Task brief
Write out each line below precisely, passing over the pictures.

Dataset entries
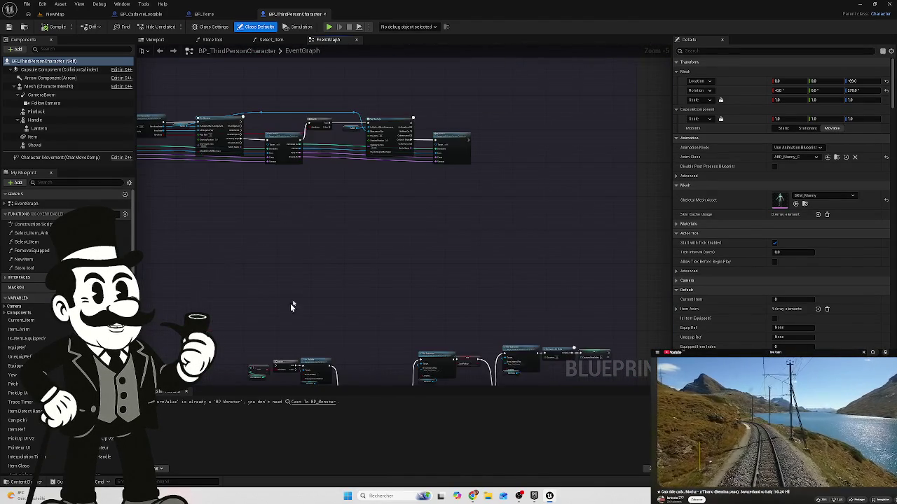
scroll(292, 306, "down", 8)
left_click_drag(516, 190, 307, 353)
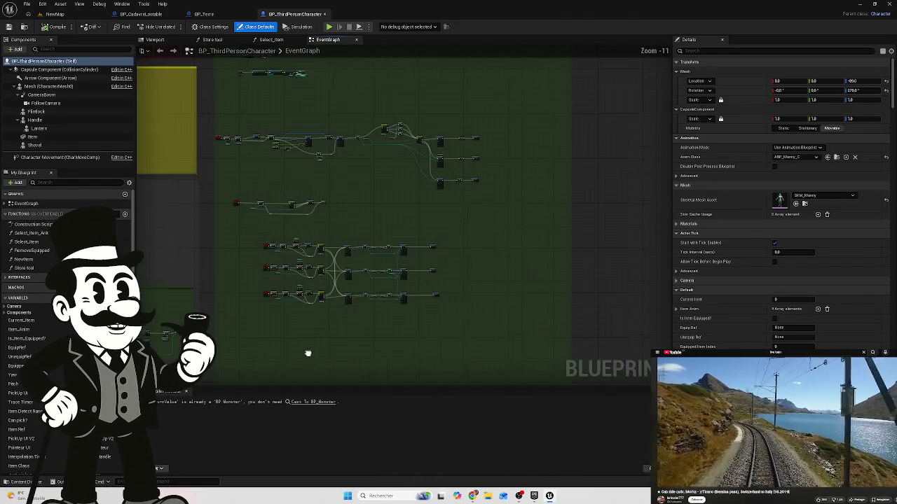
mouse_move(368, 203)
left_mouse_down()
mouse_move(367, 248)
mouse_move(384, 301)
left_mouse_up()
scroll(366, 248, "down", 1)
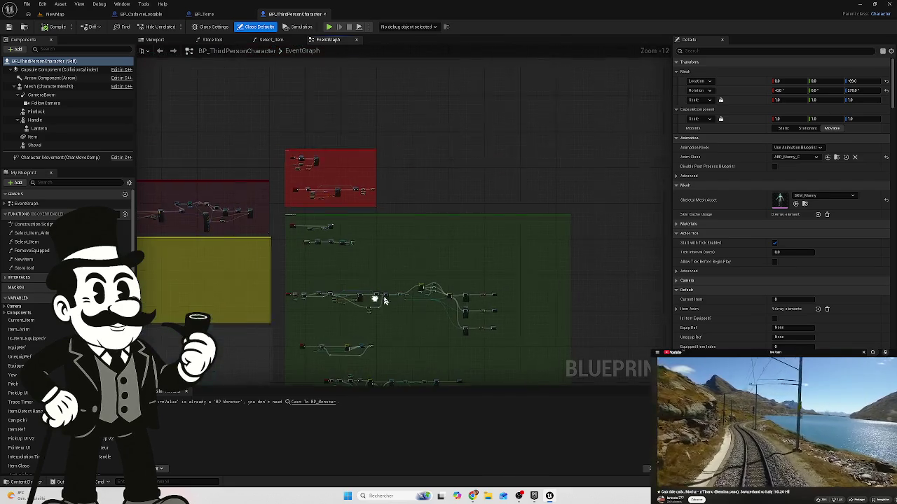
scroll(301, 232, "up", 2)
scroll(301, 232, "up", 2)
scroll(466, 257, "down", 4)
mouse_move(254, 301)
left_mouse_down()
mouse_move(464, 164)
mouse_move(448, 189)
left_mouse_up()
scroll(380, 347, "up", 7)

Solved problem
scroll(292, 306, "down", 8)
left_click_drag(516, 190, 307, 353)
mouse_move(368, 203)
left_mouse_down()
mouse_move(367, 248)
mouse_move(384, 301)
left_mouse_up()
scroll(366, 248, "down", 1)
scroll(301, 232, "up", 2)
scroll(301, 232, "up", 2)
scroll(466, 257, "down", 4)
mouse_move(254, 301)
left_mouse_down()
mouse_move(464, 164)
mouse_move(448, 189)
left_mouse_up()
scroll(380, 347, "up", 7)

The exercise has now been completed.